The seasons alter: the spring, the summer,
The chiding autumn, the angry winter change
Their wonted liveries, and the mazed world,
By their increase, now knows not which is which;

[from Benjamin Britten's 'A Midsummer Night's Dream', libretto adapted from Shakespeare by Benjamin Britten and Peter Pears]

We have laid two new areas of lawn [well, Pascal has!] and we have our fingers crossed. The top one is looking good and the pool area is coming on too [having paid the price in the past for shortcuts with turf around the pool]. It had to be done. Next year we will do the top lawn, not least because the plumber has just ploughed a trench right through the middle of it to re-install the pool's water top-up system, mysteriously cut off many years ago. The wanton destruction of the lawn made me cry, but at least I am now motivated to completely reseed it in the autumn. The pool rockery has been augmented and with the recent rainfall, is now full of flowers. Our experiments with alpines are paying off. A radical new step has been the laying of thirty five tons of gravel along the paths and below the two 'tilleuls'. It has given the garden a completely different, more 'tidy', look but hopefully it will have the additional benefit of retaining much needed moisture. Poor Lawrence and Florian did a stirling job with the wheelbarrow.

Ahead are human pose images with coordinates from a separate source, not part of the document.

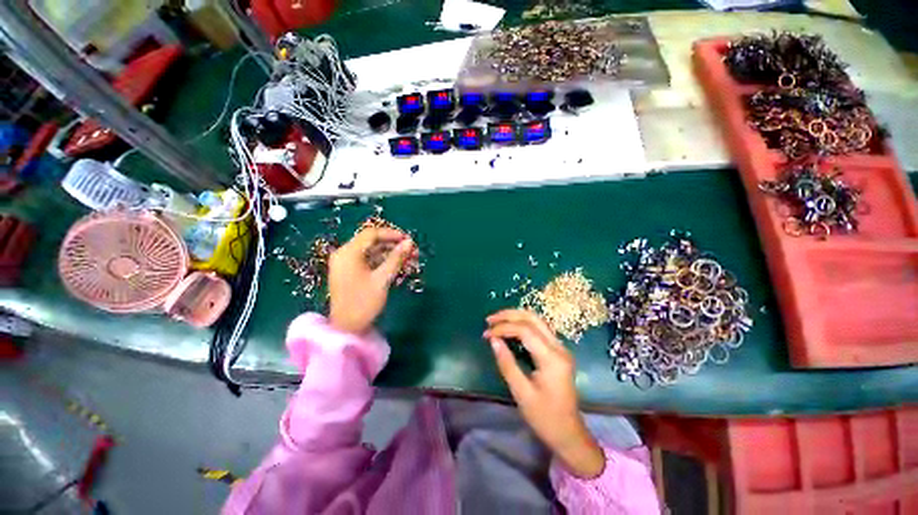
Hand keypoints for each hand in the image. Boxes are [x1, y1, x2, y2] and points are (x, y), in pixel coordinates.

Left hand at [328, 227, 414, 334]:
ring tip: (408, 258)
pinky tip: (396, 265)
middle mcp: (344, 253)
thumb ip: (396, 258)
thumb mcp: (382, 279)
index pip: (372, 234)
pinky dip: (382, 261)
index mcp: (349, 253)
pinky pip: (367, 260)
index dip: (392, 234)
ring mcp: (345, 263)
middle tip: (412, 250)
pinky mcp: (349, 271)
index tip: (408, 240)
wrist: (346, 328)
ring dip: (389, 253)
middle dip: (393, 244)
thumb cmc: (363, 303)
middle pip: (371, 241)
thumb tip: (409, 242)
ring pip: (371, 251)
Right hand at [484, 309, 605, 478]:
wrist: (569, 433)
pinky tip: (510, 329)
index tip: (486, 334)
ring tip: (496, 322)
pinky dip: (522, 324)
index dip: (503, 328)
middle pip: (533, 318)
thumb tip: (493, 340)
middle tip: (489, 320)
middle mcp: (559, 347)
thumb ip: (506, 363)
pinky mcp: (558, 351)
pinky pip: (539, 329)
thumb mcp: (521, 392)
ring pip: (537, 320)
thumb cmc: (544, 417)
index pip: (525, 330)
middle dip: (509, 315)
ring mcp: (560, 348)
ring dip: (515, 317)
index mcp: (552, 358)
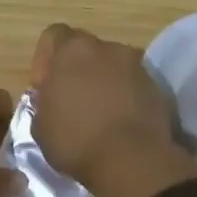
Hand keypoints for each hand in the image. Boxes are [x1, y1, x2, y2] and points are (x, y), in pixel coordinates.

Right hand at [29, 24, 196, 196]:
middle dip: (76, 70)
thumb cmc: (76, 139)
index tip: (43, 88)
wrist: (133, 161)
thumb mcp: (40, 125)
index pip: (53, 35)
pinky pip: (132, 86)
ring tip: (98, 114)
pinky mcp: (157, 89)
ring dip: (102, 83)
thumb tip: (53, 101)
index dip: (44, 60)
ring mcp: (136, 67)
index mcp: (73, 50)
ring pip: (112, 67)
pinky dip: (124, 98)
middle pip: (85, 50)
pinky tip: (118, 124)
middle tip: (70, 101)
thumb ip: (44, 101)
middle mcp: (107, 48)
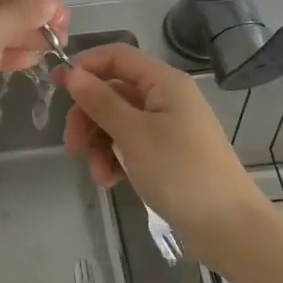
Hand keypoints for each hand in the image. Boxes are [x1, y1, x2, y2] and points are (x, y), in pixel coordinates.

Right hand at [56, 43, 275, 265]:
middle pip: (113, 91)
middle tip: (71, 146)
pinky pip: (130, 143)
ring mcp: (167, 126)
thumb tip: (71, 73)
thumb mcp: (134, 134)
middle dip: (88, 117)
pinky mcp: (167, 153)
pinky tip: (112, 181)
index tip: (54, 87)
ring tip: (100, 175)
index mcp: (164, 82)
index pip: (117, 56)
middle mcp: (166, 97)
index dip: (84, 66)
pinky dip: (116, 158)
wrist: (228, 227)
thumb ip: (100, 102)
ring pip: (117, 121)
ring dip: (100, 144)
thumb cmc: (180, 171)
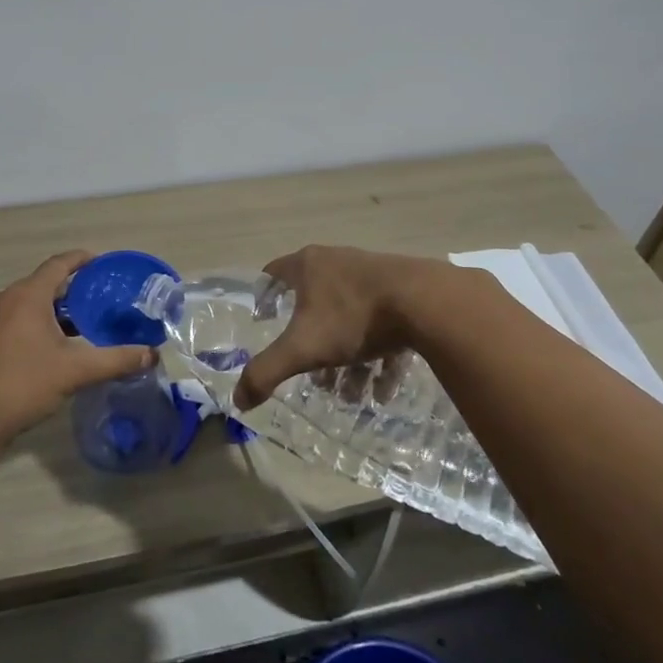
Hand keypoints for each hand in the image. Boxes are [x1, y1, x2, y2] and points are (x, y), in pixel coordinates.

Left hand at [0, 251, 156, 447]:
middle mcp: (5, 299)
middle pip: (43, 284)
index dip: (81, 260)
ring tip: (78, 327)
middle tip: (98, 301)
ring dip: (51, 310)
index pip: (59, 264)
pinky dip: (33, 324)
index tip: (101, 263)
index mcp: (28, 295)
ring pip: (26, 304)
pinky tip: (47, 349)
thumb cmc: (22, 384)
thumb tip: (151, 354)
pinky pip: (12, 320)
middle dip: (71, 290)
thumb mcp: (75, 371)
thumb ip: (115, 360)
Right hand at [233, 245, 441, 410]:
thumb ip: (267, 372)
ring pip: (349, 319)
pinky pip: (381, 325)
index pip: (273, 273)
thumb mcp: (303, 348)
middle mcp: (336, 262)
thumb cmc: (353, 317)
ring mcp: (371, 274)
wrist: (424, 301)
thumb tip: (238, 399)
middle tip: (314, 374)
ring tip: (352, 393)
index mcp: (307, 266)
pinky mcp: (402, 290)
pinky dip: (378, 357)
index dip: (264, 296)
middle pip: (314, 303)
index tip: (264, 319)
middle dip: (312, 342)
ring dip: (347, 358)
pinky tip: (382, 388)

Beth Chatto's influence and vision creeps up on all of us as we battle on with weeks, or months, of little rainfall. Things have been so bad in recent years that the water 'citerne' has become redundant in July and August. Water is horrendously expensive here and, in any event, we have a duty to try to preserve it, especially as our neighbouring department, the Aude, regularly has water bans. Being so close to the Pyrenees, we have to date avoided such drastic measures, which not only destroy months of work in the garden but also render swimming pools useless because it is forbidden to top them up.

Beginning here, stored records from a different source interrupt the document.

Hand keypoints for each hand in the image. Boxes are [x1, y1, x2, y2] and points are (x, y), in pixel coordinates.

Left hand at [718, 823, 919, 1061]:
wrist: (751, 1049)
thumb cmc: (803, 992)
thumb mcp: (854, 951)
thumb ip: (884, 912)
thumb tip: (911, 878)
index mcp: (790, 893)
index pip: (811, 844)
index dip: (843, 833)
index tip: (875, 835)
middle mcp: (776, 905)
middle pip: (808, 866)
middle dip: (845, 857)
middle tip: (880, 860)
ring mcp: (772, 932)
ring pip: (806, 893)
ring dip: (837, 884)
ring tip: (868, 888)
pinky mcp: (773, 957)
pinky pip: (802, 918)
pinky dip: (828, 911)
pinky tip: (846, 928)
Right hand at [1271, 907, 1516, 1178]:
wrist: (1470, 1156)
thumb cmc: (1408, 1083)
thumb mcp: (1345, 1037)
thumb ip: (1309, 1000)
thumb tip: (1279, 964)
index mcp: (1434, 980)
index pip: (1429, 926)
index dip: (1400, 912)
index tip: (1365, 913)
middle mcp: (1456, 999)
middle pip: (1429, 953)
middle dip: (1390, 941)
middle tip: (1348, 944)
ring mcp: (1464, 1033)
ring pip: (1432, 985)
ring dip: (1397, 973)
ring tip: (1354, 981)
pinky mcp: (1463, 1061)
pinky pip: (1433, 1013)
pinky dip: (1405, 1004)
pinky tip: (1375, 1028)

Meanwhile, tragically, our bees seem to have succumbed to a mystery malaise. In every previous year they have thrived here, pollinating our 'tilleuls' and borders, as well as our wild flowers in the meadows, throughout the summer. Frederic, the bee man, is at a loss as to the reason so many of them have died, scattered in droves in the dormitory. On examination, they appear healthy but they are most definitely deceased. The only explanation seems to be the heatwave that preceded May's unseasonal snowfall. There was a hive under the pantiles, now empty, and he is sure that the heat below the terracotta must have created an environment close to a 'tagine'. Horrifically, they must have been baked to death and swarmed too late to recover. We wait to see if they will return to a new home, in a proper hive placed on top of the tiles on the garage.

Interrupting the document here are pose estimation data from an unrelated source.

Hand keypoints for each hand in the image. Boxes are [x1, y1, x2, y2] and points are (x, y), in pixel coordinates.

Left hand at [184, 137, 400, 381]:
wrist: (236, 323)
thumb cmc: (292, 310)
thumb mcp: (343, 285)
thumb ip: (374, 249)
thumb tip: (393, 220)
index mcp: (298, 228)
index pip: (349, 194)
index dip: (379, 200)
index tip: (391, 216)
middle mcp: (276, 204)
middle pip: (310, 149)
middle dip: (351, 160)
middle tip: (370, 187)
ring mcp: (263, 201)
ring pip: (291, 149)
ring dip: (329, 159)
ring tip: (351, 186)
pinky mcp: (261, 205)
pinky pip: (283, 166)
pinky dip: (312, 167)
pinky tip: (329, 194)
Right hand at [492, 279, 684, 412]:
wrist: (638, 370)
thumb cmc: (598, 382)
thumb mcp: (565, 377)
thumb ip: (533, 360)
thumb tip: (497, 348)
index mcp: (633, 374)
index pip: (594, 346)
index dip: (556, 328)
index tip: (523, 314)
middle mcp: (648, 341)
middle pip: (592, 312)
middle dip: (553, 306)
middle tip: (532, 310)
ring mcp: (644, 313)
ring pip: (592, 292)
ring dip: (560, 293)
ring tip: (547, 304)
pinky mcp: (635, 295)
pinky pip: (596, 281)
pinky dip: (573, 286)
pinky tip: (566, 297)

We all have a duty to preserve the bee population and I can't bear to think of their permanent demise at Bardies. Like many people, I used to be frightened of them, not least because my sister-in-law and nephew both have to carry 'epi-pens' for fear of being stung and succumbing to encephalitic shock. In reality, bees seldom sting. Now I see them as our friends, part of our future and the future of our delicate world. Our solitary beehive is a beacon to the future. If they return, it will be more than an omen. It will be the start of a new adventure for us, with the help of Frederic. There used to be hives here and our predecessors produced their own honey. There is no reason to suppose that we cannot do the same. Honey from Bardies sounds like nectar from heaven - we await their return with bated breath.